◆ **TASK INSTRUCTIONS**: Give the listing again, word for word.

....

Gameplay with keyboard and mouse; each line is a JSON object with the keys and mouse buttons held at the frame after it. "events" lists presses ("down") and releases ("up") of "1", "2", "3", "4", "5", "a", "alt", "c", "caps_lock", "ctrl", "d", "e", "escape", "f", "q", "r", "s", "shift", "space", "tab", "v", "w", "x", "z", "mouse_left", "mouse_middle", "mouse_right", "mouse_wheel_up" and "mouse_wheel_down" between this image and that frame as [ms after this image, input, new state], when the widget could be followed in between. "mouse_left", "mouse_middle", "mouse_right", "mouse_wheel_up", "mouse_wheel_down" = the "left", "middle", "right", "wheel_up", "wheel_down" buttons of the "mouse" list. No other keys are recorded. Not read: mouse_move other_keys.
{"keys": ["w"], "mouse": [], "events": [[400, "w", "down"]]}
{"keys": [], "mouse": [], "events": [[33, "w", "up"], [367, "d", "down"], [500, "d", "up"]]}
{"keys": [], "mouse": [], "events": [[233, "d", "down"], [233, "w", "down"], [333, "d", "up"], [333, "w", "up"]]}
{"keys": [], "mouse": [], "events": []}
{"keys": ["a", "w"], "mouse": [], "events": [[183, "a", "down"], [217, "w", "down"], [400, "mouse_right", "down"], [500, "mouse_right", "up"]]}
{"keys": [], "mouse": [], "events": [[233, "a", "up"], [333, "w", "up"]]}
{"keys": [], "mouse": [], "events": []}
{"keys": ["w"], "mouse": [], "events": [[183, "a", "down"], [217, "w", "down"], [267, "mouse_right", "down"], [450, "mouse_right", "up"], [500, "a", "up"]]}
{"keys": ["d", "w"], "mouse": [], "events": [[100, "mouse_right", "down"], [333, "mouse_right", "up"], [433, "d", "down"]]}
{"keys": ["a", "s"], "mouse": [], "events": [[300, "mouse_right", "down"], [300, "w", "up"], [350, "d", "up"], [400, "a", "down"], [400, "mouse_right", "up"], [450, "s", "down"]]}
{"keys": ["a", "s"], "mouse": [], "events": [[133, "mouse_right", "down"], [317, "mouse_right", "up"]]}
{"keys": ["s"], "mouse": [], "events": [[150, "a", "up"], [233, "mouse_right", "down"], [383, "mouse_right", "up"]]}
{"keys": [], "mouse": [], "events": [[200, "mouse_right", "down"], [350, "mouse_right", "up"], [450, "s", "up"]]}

....

◆ **THE ANSWER**:
Gameplay with keyboard and mouse; each line is a JSON object with the keys and mouse buttons held at the frame after it. "events" lists presses ("down") and releases ("up") of "1", "2", "3", "4", "5", "a", "alt", "c", "caps_lock", "ctrl", "d", "e", "escape", "f", "q", "r", "s", "shift", "space", "tab", "v", "w", "x", "z", "mouse_left", "mouse_middle", "mouse_right", "mouse_wheel_up" and "mouse_wheel_down" between this image and that frame as [ms after this image, input, new state], when the widget could be followed in between. "mouse_left", "mouse_middle", "mouse_right", "mouse_wheel_up", "mouse_wheel_down" = the "left", "middle", "right", "wheel_up", "wheel_down" buttons of the "mouse" list. No other keys are recorded. Not read: mouse_move other_keys.
{"keys": ["w"], "mouse": [], "events": [[400, "w", "down"]]}
{"keys": [], "mouse": [], "events": [[33, "w", "up"], [367, "d", "down"], [500, "d", "up"]]}
{"keys": [], "mouse": [], "events": [[233, "d", "down"], [233, "w", "down"], [333, "d", "up"], [333, "w", "up"]]}
{"keys": [], "mouse": [], "events": []}
{"keys": ["a", "w"], "mouse": [], "events": [[183, "a", "down"], [217, "w", "down"], [400, "mouse_right", "down"], [500, "mouse_right", "up"]]}
{"keys": [], "mouse": [], "events": [[233, "a", "up"], [333, "w", "up"]]}
{"keys": [], "mouse": [], "events": []}
{"keys": ["w"], "mouse": [], "events": [[183, "a", "down"], [217, "w", "down"], [267, "mouse_right", "down"], [450, "mouse_right", "up"], [500, "a", "up"]]}
{"keys": ["d", "w"], "mouse": [], "events": [[100, "mouse_right", "down"], [333, "mouse_right", "up"], [433, "d", "down"]]}
{"keys": ["a", "s"], "mouse": [], "events": [[300, "mouse_right", "down"], [300, "w", "up"], [350, "d", "up"], [400, "a", "down"], [400, "mouse_right", "up"], [450, "s", "down"]]}
{"keys": ["a", "s"], "mouse": [], "events": [[133, "mouse_right", "down"], [317, "mouse_right", "up"]]}
{"keys": ["s"], "mouse": [], "events": [[150, "a", "up"], [233, "mouse_right", "down"], [383, "mouse_right", "up"]]}
{"keys": [], "mouse": [], "events": [[200, "mouse_right", "down"], [350, "mouse_right", "up"], [450, "s", "up"]]}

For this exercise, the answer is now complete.